# Larger pieces of wood



## Aqua360 (2 Dec 2021)

Hi all,

Hoping to ask for some tips on a piece of wood I picked up to potentially use in an aquascape. It's rosewood, thick and heavy, with a nice profile but yeah, chunky.

My first thought would be to use moss, riccardia, that sort of thing on it, maybe even gluing something like pinnatifida.

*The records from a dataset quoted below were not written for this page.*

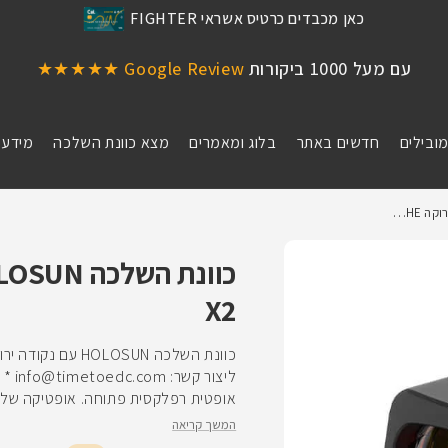
כאן מכבדים כרטיס אשראי FIGHTER
עם מעל 1000 ביקורות
Google Review ★★★★★
מובילים
חדשים באתר
בלוג ומאמרים
מצא כוונת השלכה
מידע 
X2
אופטית רפלקסית פתוחה. אופטיקה של ה
המשך קריאה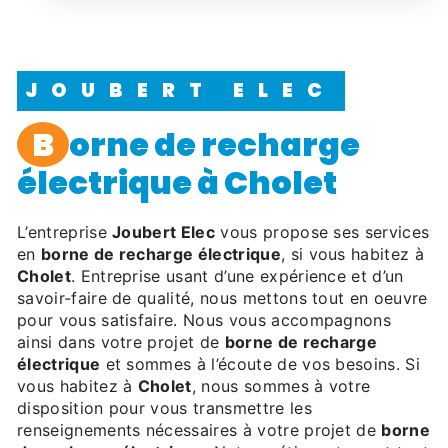
JOUBERT ELEC
borne de recharge
électrique à Cholet
L’entreprise
Joubert Elec
vous propose ses services
en
borne de recharge électrique
, si vous habitez à
Cholet
. Entreprise usant d’une expérience et d’un
savoir-faire de qualité, nous mettons tout en oeuvre
pour vous satisfaire. Nous vous accompagnons
ainsi dans votre projet de
borne de recharge
électrique
et sommes à l’écoute de vos besoins. Si
vous habitez à
Cholet
, nous sommes à votre
disposition pour vous transmettre les
renseignements nécessaires à votre projet de
borne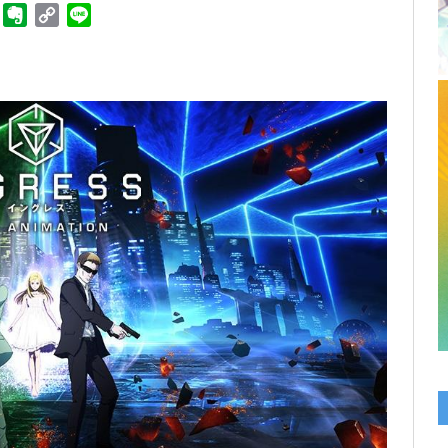
ger
Telegram
Evernote
Copy
Line
Link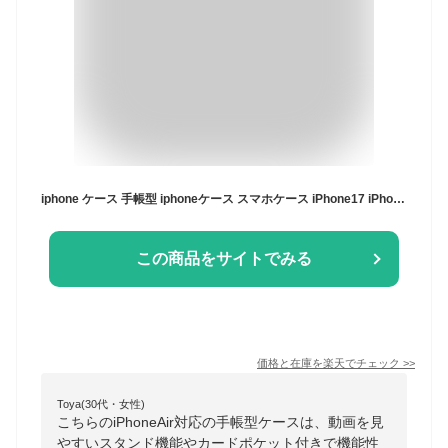
iphone ケース 手帳型 iphoneケース スマホケース iPhone17 iPhone17air iPhone17pro iPhone16e iphone16 iPhone16pro iphone15 iphone14 iPhoneSE iPhone13 15pro mini pro max カメリア 椿 ツバキ 花柄 ベージュ
この商品をサイトでみる
価格と在庫を
楽天
でチェック
>>
Toya(30代・女性)
こちらのiPhoneAir対応の手帳型ケースは、動画を見
やすいスタンド機能やカードポケット付きで機能性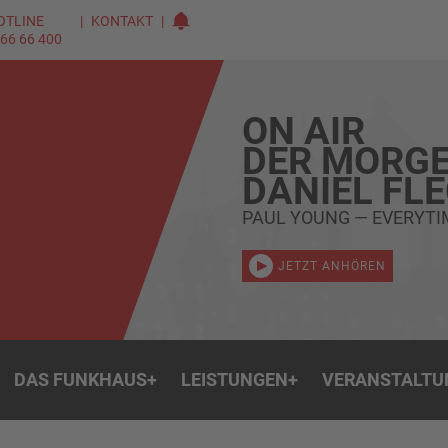
OTLINE
KONTAKT
 66 66 400
ON AIR
DER MORGE
DANIEL FL
PAUL YOUNG — EVERYTI
JETZT ANHÖREN
DAS FUNKHAUS
+
LEISTUNGEN
+
VERANSTALTU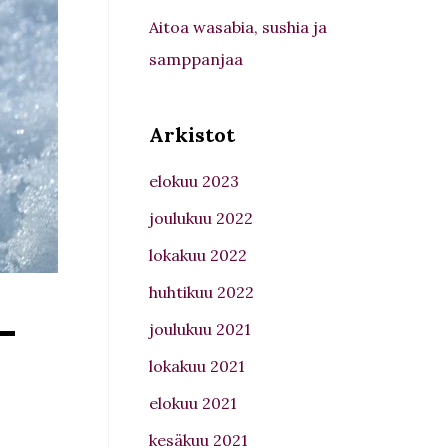
Aitoa wasabia, sushia ja
samppanjaa
Arkistot
elokuu 2023
joulukuu 2022
lokakuu 2022
-
huhtikuu 2022
joulukuu 2021
lokakuu 2021
elokuu 2021
kesäkuu 2021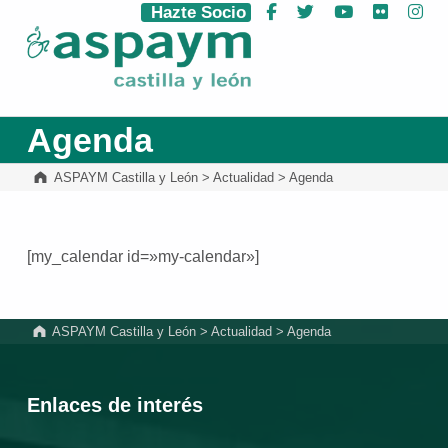
Hazte Socio
Facebook
Twitter
YouTube
Flickr
Ins
ASPAYM Castilla y León
Agenda
ASPAYM Castilla y León
>
Actualidad
>
Agenda
[my_calendar id=»my-calendar»]
Volver a la navegación principal
ASPAYM Castilla y León
>
Actualidad
>
Agenda
Enlaces de interés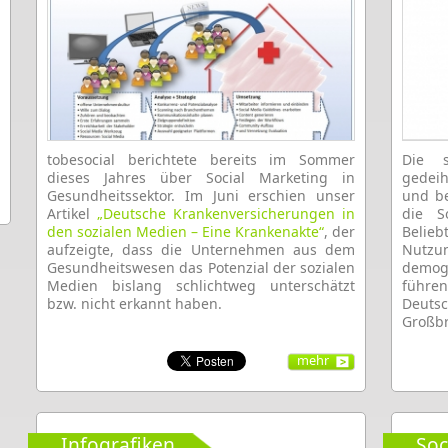
tobesocial berichtete bereits im Sommer
Die s
dieses Jahres über Social Marketing in
gedei
Gesundheitssektor. Im Juni erschien unser
und be
Artikel
„Deutsche Krankenversicherungen in
die S
den sozialen Medien – Eine Krankenakte“
, der
Belieb
aufzeigte, dass die Unternehmen aus dem
Nutz
Gesundheitswesen das Potenzial der sozialen
demog
Medien bislang schlichtweg unterschätzt
führen
bzw. nicht erkannt haben.
Deut
Großbr
mehr
Infografiken
Soc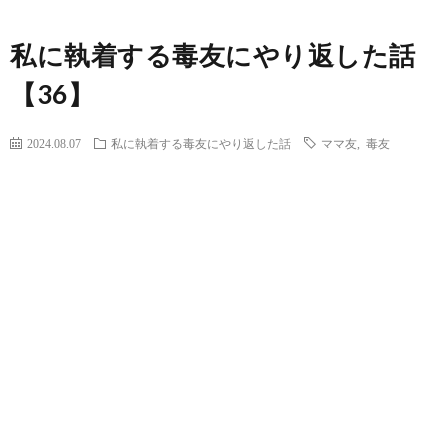
私に執着する毒友にやり返した話
【36】
2024.08.07
私に執着する毒友にやり返した話
ママ友
,
毒友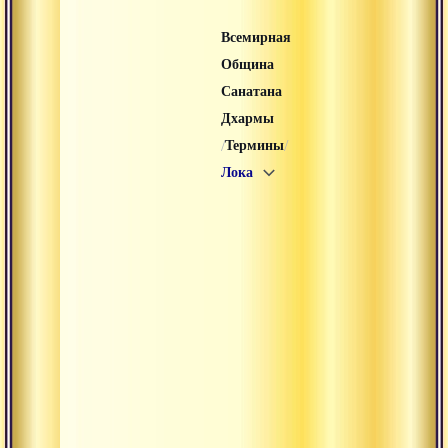
Всемирная
Община
Санатана
Дхармы
/
/
Термины
Лока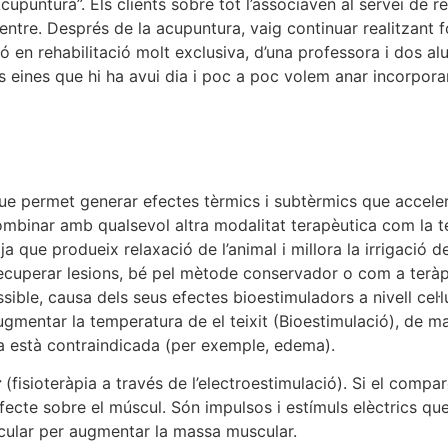
upuntura”. Els clients sobre tot l’associaven al servei de re
entre. Després de la acupuntura, vaig continuar realitzant f
 en rehabilitació molt exclusiva, d’una professora i dos al
es eines que hi ha avui dia i poc a poc volem anar incorpora
que permet generar efectes tèrmics i subtèrmics que accele
combinar amb qualsevol altra modalitat terapèutica com la 
que produeix relaxació de l’animal i millora la irrigació del te
i recuperar lesions, bé pel mètode conservador o com a teràp
ble, causa dels seus efectes bioestimuladors a nivell cel·l
ugmentar la temperatura de el teixit (Bioestimulació), de m
ia està contraindicada (per exemple, edema).
r
(fisioteràpia a través de l’electroestimulació). Si el comp
n efecte sobre el múscul. Són impulsos i estímuls elèctrics 
scular per augmentar la massa muscular.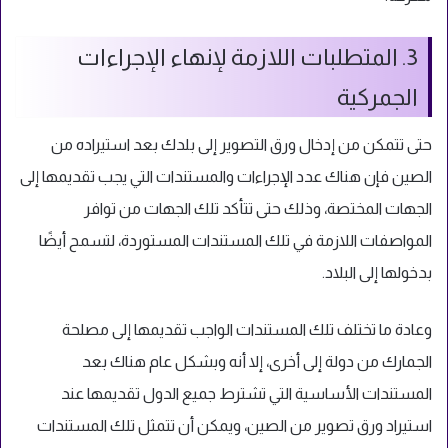
3. المتطلبات اللازمة لإنهاء الإجراءات
الجمركية
حتى تتمكن من إدخال ورق التصوير إلى بلدك بعد استيراده من
الصين فإن هناك عدد الإجراءات والمستندات التي يجب تقديمها إلى
الجهات المختصة، وذلك حتى تتأكد تلك الجهات من توافر
المواصفات اللازمة في تلك المستندات المستوردة، لتسمح أيضًا
بدخولها إلى البلاد.
وعادة ما تختلف تلك المستندات الواجب تقديمها إلى مصلحة
الجمارك من دولة إلى أخرى، إلا أنه وبشكل عام هناك بعد
المستندات الأساسية التي تشترط جميع الدول تقديمها عند
استيراد ورق تصوير من الصين، ويمكن أن تتمثل تلك المستندات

I'd like to avoid just a massive bit of wood sitting there, surrounded by plants awkwardly. I'd like to be able to frame the wood properly

If anyone has images/examples they've worked on that sound similar, I'd be keen to see! Don't want to jump in then regret the hardscape.


----------



## Wolf6 (2 Dec 2021)

Perhaps a picture of the wood could help?


----------



## Kelvin12 (3 Dec 2021)

I believe any hardwood or fruit wood is suitable just avoid soft woods.   I used to worry about collecting wood from the unknown wilds but if you are reasonably sure no one has sprayed it with Roundup or anything else dangerous then give it a good soaking or boiling even though I have never done the soaking/boiling thing myself.
As Wolf6 suggested a photo eould be interesting.


----------



## PARAGUAY (3 Dec 2021)

View attachment 178032[/ATTACH]


----------



## PARAGUAY (3 Dec 2021)

Yours maybe larger but almost vertical seems to work


----------



## Aqua360 (3 Dec 2021)

Wolf6 said:


> Perhaps a picture of the wood could help?



Sorry, forgot to attach.


----------



## PARAGUAY (3 Dec 2021)

Ah different to what l thought . If it was mine moss l think would look good


----------



## Wolf6 (3 Dec 2021)

Very nice piece, I'd go with river rock or another subtle rock to accentuate the curves, some medium hight plants around it, and use some moss and smaller epifytes to cover parts. But Id also leave enough wood uncovered. In my own tank I did something similar, but of course that is not to everyones taste  looking forward to seeing wat you make of it, its a great looking piece!


----------



## mort (3 Dec 2021)

It's a beautiful piece of wood. I wouldn't personally want more than a few accent plants on it because it would be a shame to hide it.


----------